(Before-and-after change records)
━━━━━━

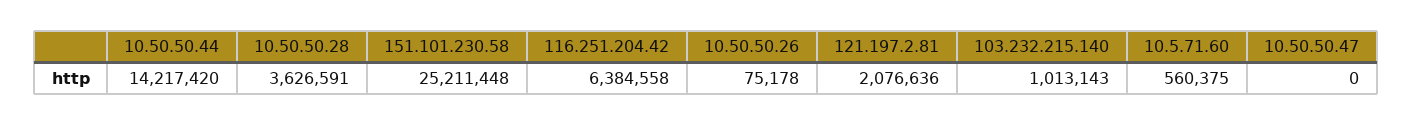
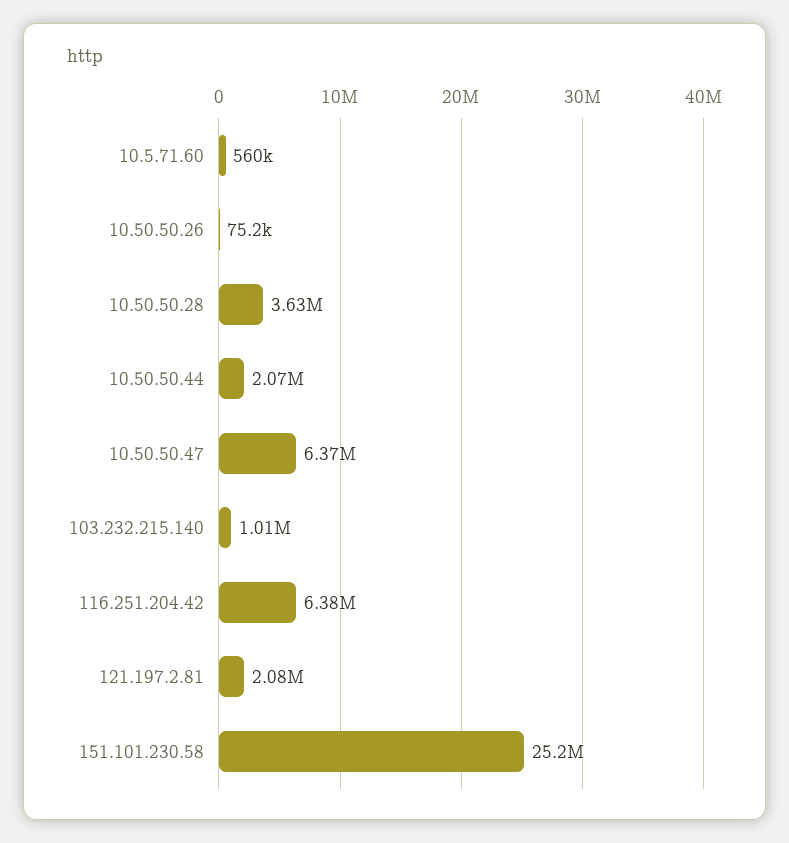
10.50.50.44: 14217420 -> 2070000
10.50.50.47: 0 -> 6370000

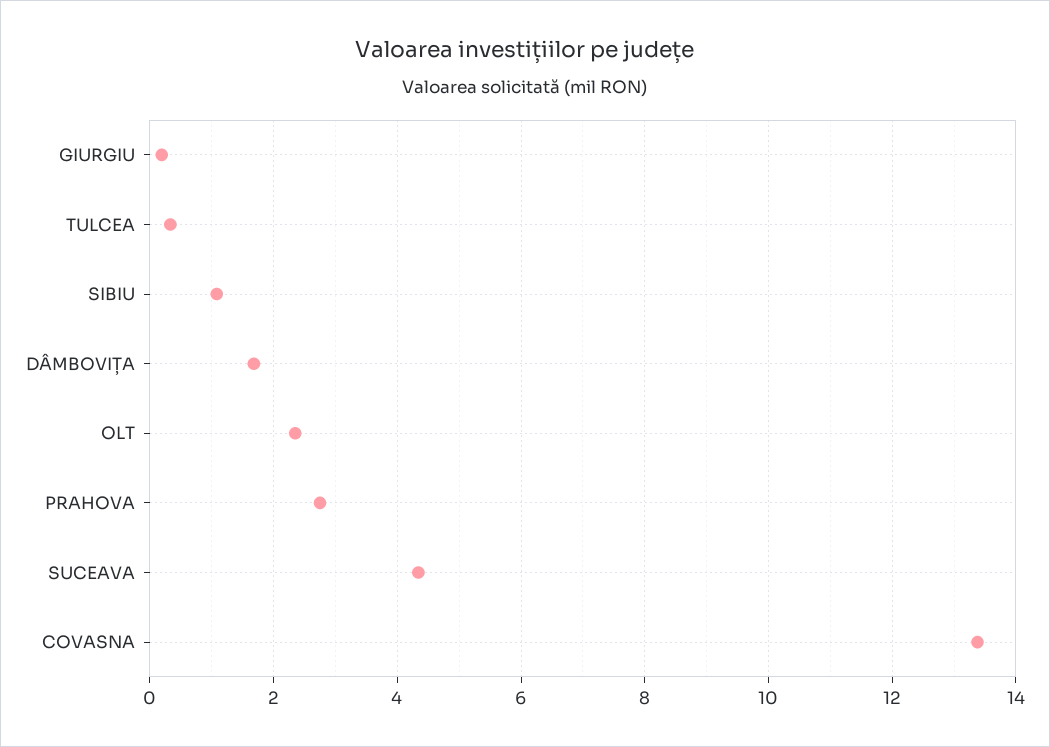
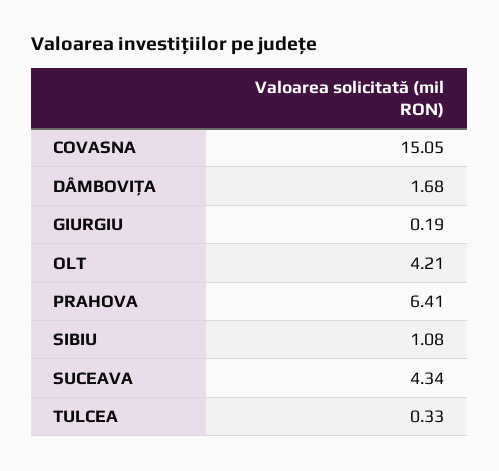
OLT: 2.4 -> 4.21
PRAHOVA: 2.8 -> 6.41
COVASNA: 13.4 -> 15.05

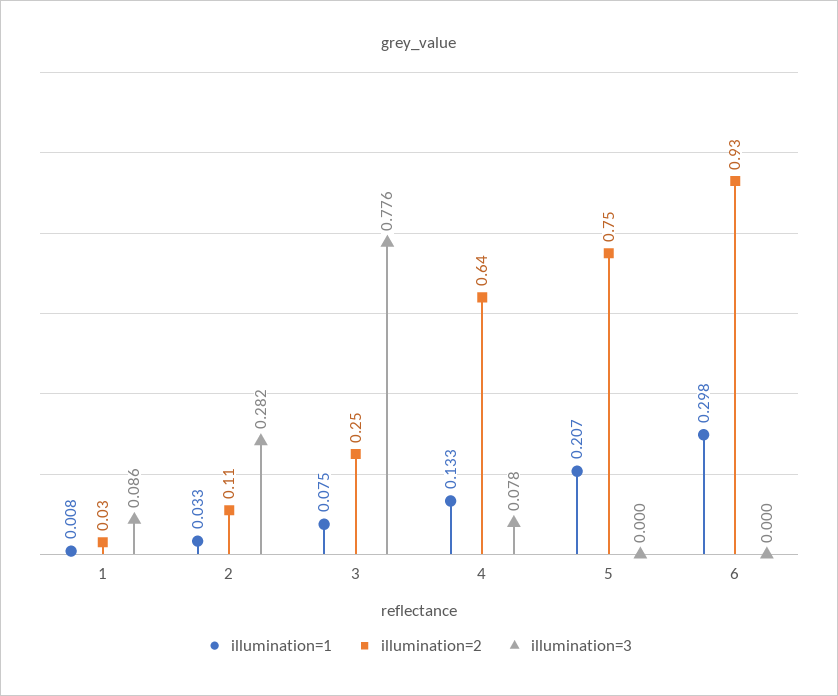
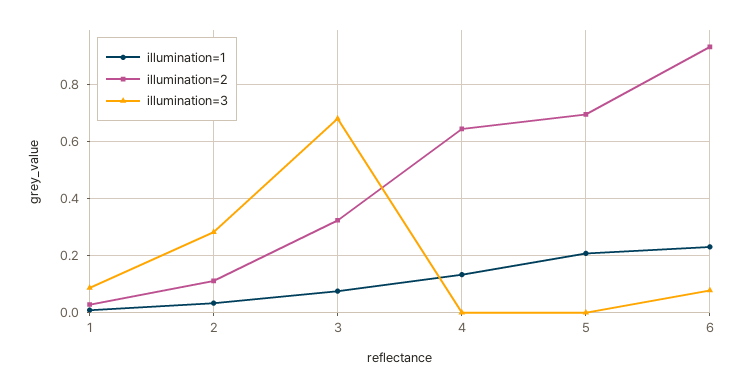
illumination=2, 3: 0.25 -> 0.325
illumination=3, 3: 0.776 -> 0.675
illumination=3, 4: 0.078 -> 0
illumination=2, 5: 0.75 -> 0.7
illumination=1, 6: 0.298 -> 0.225
illumination=3, 6: 0 -> 0.075

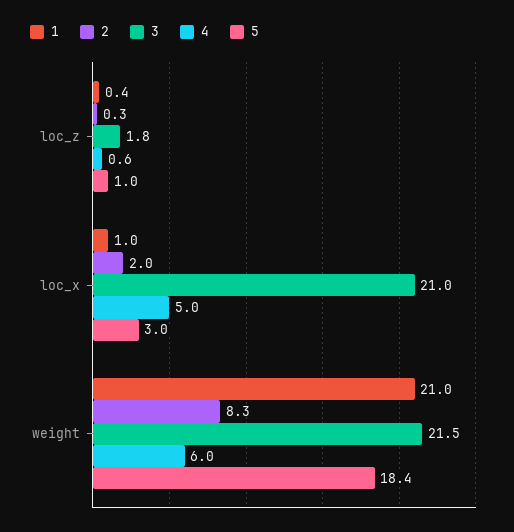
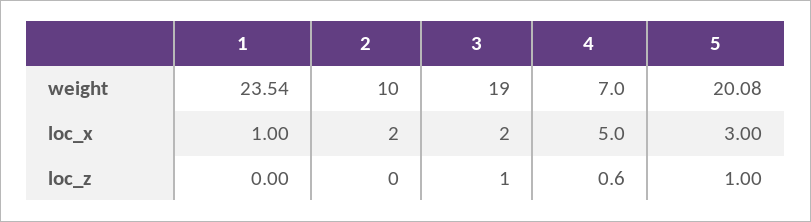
1, loc_z: 0.4 -> 0
2, loc_z: 0.3 -> 0
3, loc_z: 1.8 -> 1
3, loc_x: 21 -> 2
1, weight: 21 -> 23.54
2, weight: 8.3 -> 10
3, weight: 21.5 -> 19
4, weight: 6 -> 7
5, weight: 18.4 -> 20.08

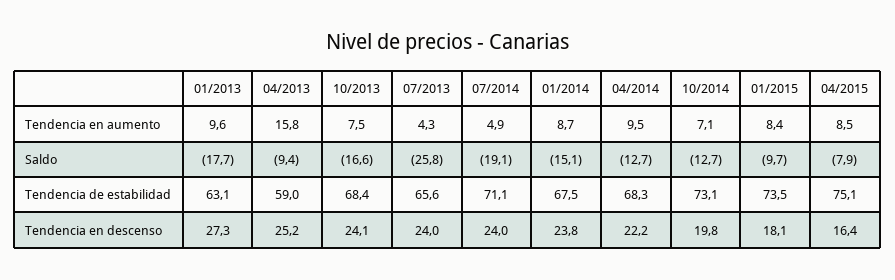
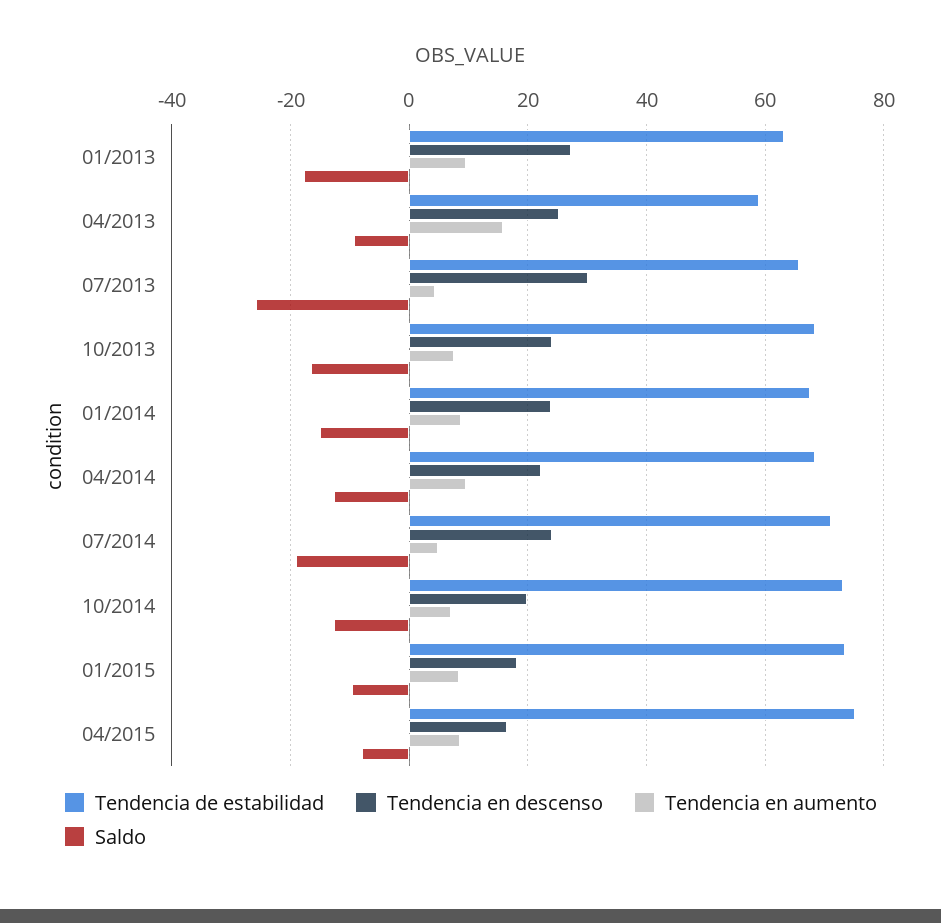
Tendencia en descenso, 07/2013: 24 -> 30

━━━━━━

--- What you have to do ---
Work out how many lines of the data above hold the word "illumination", and write only the count.

--- Reply to the exercise ---
6